#### Problem requirements
Return the data word for word. Pictures are to be omitted.

#### Records provided
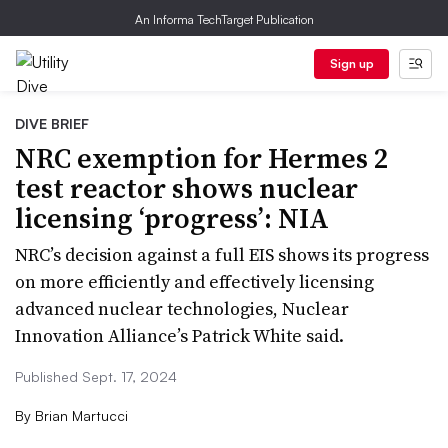
An Informa TechTarget Publication
Sign up
DIVE BRIEF
NRC exemption for Hermes 2
test reactor shows nuclear
licensing ‘progress’: NIA
NRC’s decision against a full EIS shows its progress
on more efficiently and effectively licensing
advanced nuclear technologies, Nuclear
Innovation Alliance’s Patrick White said.
Published Sept. 17, 2024
By
Brian Martucci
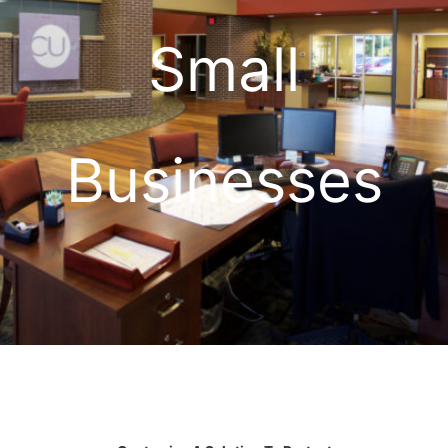
Small
Businesses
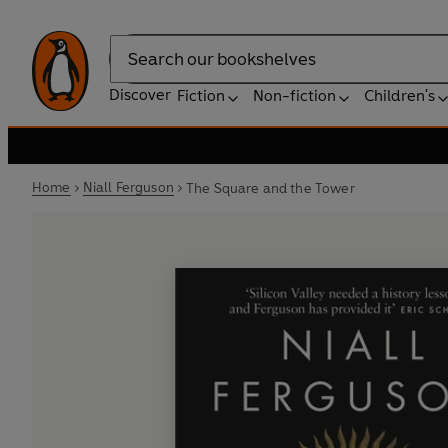
Search
Discover
Fiction
Non-fiction
Children's
Home
Niall Ferguson
The Square and the Tower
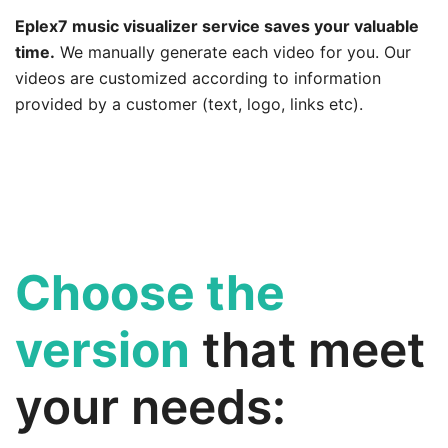
Eplex7 music visualizer service saves your valuable
time.
We manually generate each video for you. Our
videos are customized according to information
provided by a customer (text, logo, links etc).
Choose the
version
that meet
your needs:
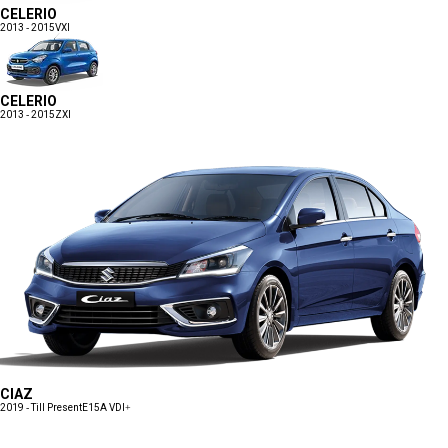
CELERIO
2013 - 2015
VXI
CELERIO
2013 - 2015
ZXI
CIAZ
2019 - Till Present
E15A VDI+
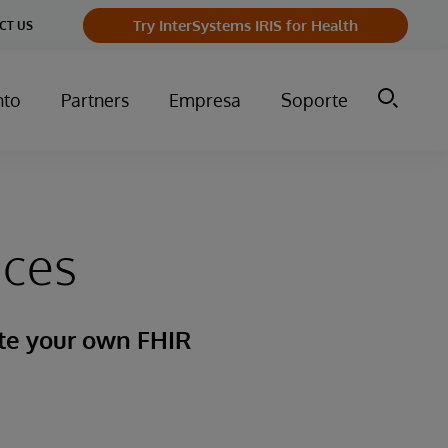
Try InterSystems IRIS for Health
CT US
nto
Partners
Empresa
Soporte
ices
ate your own FHIR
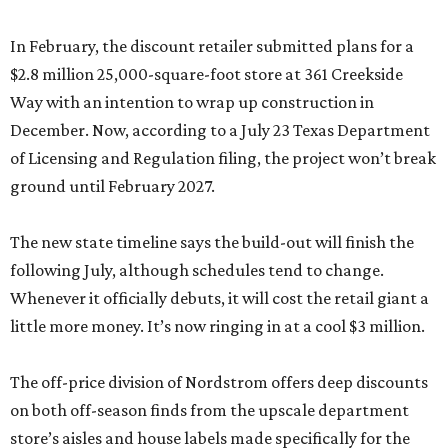
In February, the discount retailer submitted plans for a
$2.8 million 25,000-square-foot store at 361 Creekside
Way with an intention to wrap up construction in
December. Now, according to a July 23 Texas Department
of Licensing and Regulation filing, the project won’t break
ground until February 2027.
The new state timeline says the build-out will finish the
following July, although schedules tend to change.
Whenever it officially debuts, it will cost the retail giant a
little more money. It’s now ringing in at a cool $3 million.
The off-price division of Nordstrom offers deep discounts
on both off-season finds from the upscale department
store’s aisles and house labels made specifically for the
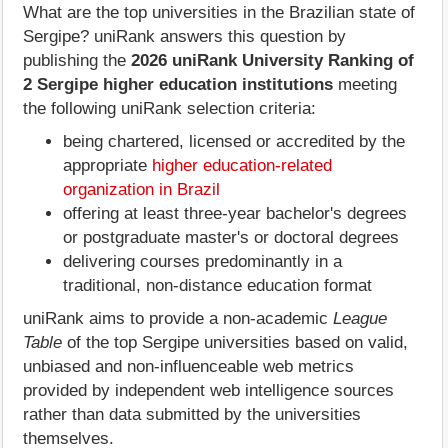
What are the top universities in the Brazilian state of
Sergipe? uniRank answers this question by
publishing the
2026 uniRank University Ranking of
2 Sergipe higher education institutions
meeting
the following uniRank selection criteria:
being chartered, licensed or accredited by the
appropriate
higher education-related
organization in Brazil
offering at least three-year bachelor's degrees
or postgraduate master's or doctoral degrees
delivering courses predominantly in a
traditional, non-distance education format
uniRank aims to provide a non-academic
League
Table
of the top Sergipe universities based on valid,
unbiased and non-influenceable web metrics
provided by independent web intelligence sources
rather than data submitted by the universities
themselves.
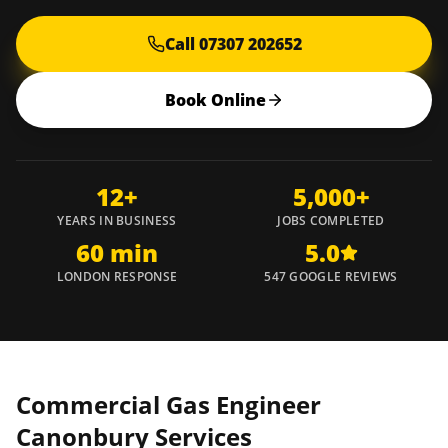
Call 07307 202652
Book Online
12+
5,000+
YEARS IN BUSINESS
JOBS COMPLETED
60 min
5.0
LONDON RESPONSE
547 GOOGLE REVIEWS
Commercial Gas Engineer
Canonbury
Services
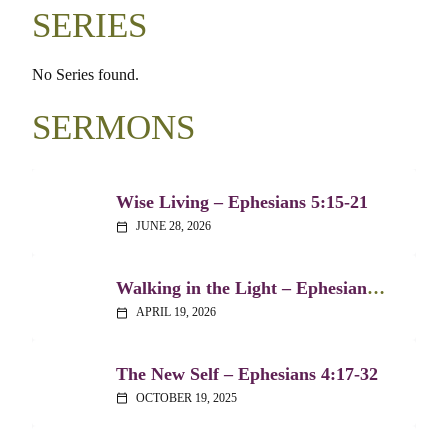
SERIES
No Series found.
SERMONS
Wise Living – Ephesians 5:15-21
JUNE 28, 2026
calendar_today
Walking in the Light – Ephesians 5:1-14
APRIL 19, 2026
calendar_today
The New Self – Ephesians 4:17-32
OCTOBER 19, 2025
calendar_today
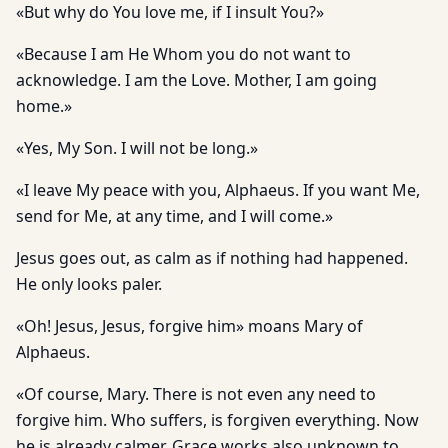
«But why do You love me, if I insult You?»
«Because I am He Whom you do not want to
acknowledge. I am the Love. Mother, I am going
home.»
«Yes, My Son. I will not be long.»
«I leave My peace with you, Alphaeus. If you want Me,
send for Me, at any time, and I will come.»
Jesus goes out, as calm as if nothing had happened.
He only looks paler.
«Oh! Jesus, Jesus, forgive him» moans Mary of
Alphaeus.
«Of course, Mary. There is not even any need to
forgive him. Who suffers, is forgiven everything. Now
he is already calmer. Grace works also unknown to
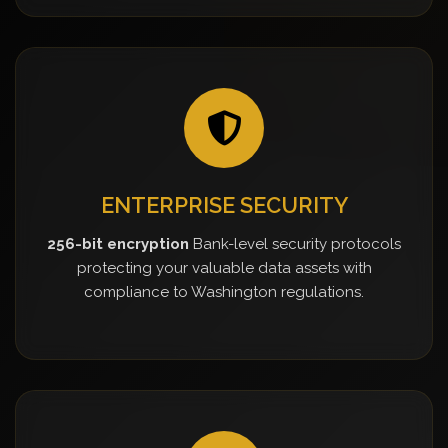
ENTERPRISE SECURITY
256-bit encryption
Bank-level security protocols
protecting your valuable data assets with
compliance to Washington regulations.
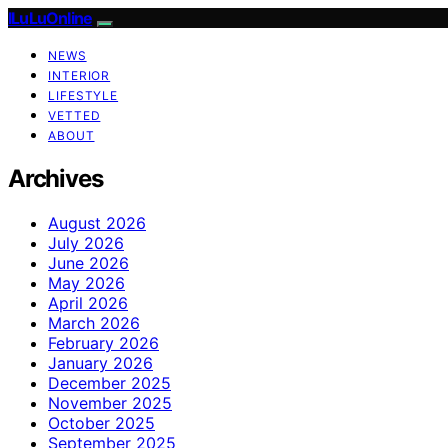
ILuLuOnline
NEWS
INTERIOR
LIFESTYLE
VETTED
ABOUT
Archives
August 2026
July 2026
June 2026
May 2026
April 2026
March 2026
February 2026
January 2026
December 2025
November 2025
October 2025
September 2025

#### Answer for the task
An Informa TechTarget Publication
Sign up
DIVE BRIEF
NRC exemption for Hermes 2
test reactor shows nuclear
licensing ‘progress’: NIA
NRC’s decision against a full EIS shows its progress
on more efficiently and effectively licensing
advanced nuclear technologies, Nuclear
Innovation Alliance’s Patrick White said.
Published Sept. 17, 2024
By
Brian Martucci
Small
Businesses
Search
Discover
Fiction
Non-fiction
Children's
Home
Niall Ferguson
The Square and the Tower
Eplex7 music visualizer service saves your valuable
time.
We manually generate each video for you. Our
videos are customized according to information
provided by a customer (text, logo, links etc).
Choose the
version
that meet
your needs:
CELERIO
2013 - 2015
VXI
CELERIO
2013 - 2015
ZXI
CIAZ
2019 - Till Present
E15A VDI+
Try InterSystems IRIS for Health
CT US
nto
Partners
Empresa
Soporte
ices
ate your own FHIR
In February, the discount retailer submitted plans for a
$2.8 million 25,000-square-foot store at 361 Creekside
Way with an intention to wrap up construction in
December. Now, according to a July 23 Texas Department
of Licensing and Regulation filing, the project won’t break
ground until February 2027.
The new state timeline says the build-out will finish the
following July, although schedules tend to change.
Whenever it officially debuts, it will cost the retail giant a
little more money. It’s now ringing in at a cool $3 million.
The off-price division of Nordstrom offers deep discounts
on both off-season finds from the upscale department
store’s aisles and house labels made specifically for the
What are the top universities in the Brazilian state of
Sergipe? uniRank answers this question by
publishing the
2026 uniRank University Ranking of
2 Sergipe higher education institutions
meeting
the following uniRank selection criteria:
being chartered, licensed or accredited by the
appropriate
higher education-related
organization in Brazil
offering at least three-year bachelor's degrees
or postgraduate master's or doctoral degrees
delivering courses predominantly in a
traditional, non-distance education format
uniRank aims to provide a non-academic
League
Table
of the top Sergipe universities based on valid,
unbiased and non-influenceable web metrics
provided by independent web intelligence sources
rather than data submitted by the universities
themselves.
Call 07307 202652
Book Online
12+
5,000+
YEARS IN BUSINESS
JOBS COMPLETED
60 min
5.0
LONDON RESPONSE
547 GOOGLE REVIEWS
Commercial Gas Engineer
Canonbury
Services
SERIES
No Series found.
SERMONS
Wise Living – Ephesians 5:15-21
JUNE 28, 2026
calendar_today
Walking in the Light – Ephesians 5:1-14
APRIL 19, 2026
calendar_today
The New Self – Ephesians 4:17-32
OCTOBER 19, 2025
calendar_today
«But why do You love me, if I insult You?»
«Because I am He Whom you do not want to
acknowledge. I am the Love. Mother, I am going
home.»
«Yes, My Son. I will not be long.»
«I leave My peace with you, Alphaeus. If you want Me,
send for Me, at any time, and I will come.»
Jesus goes out, as calm as if nothing had happened.
He only looks paler.
«Oh! Jesus, Jesus, forgive him» moans Mary of
Alphaeus.
«Of course, Mary. There is not even any need to
forgive him. Who suffers, is forgiven everything. Now
he is already calmer. Grace works also unknown to
ENTERPRISE SECURITY
256-bit encryption
Bank-level security protocols
protecting your valuable data assets with
compliance to Washington regulations.
ILuLuOnline
NEWS
INTERIOR
LIFESTYLE
VETTED
ABOUT
Archives
August 2026
July 2026
June 2026
May 2026
April 2026
March 2026
February 2026
January 2026
December 2025
November 2025
October 2025
September 2025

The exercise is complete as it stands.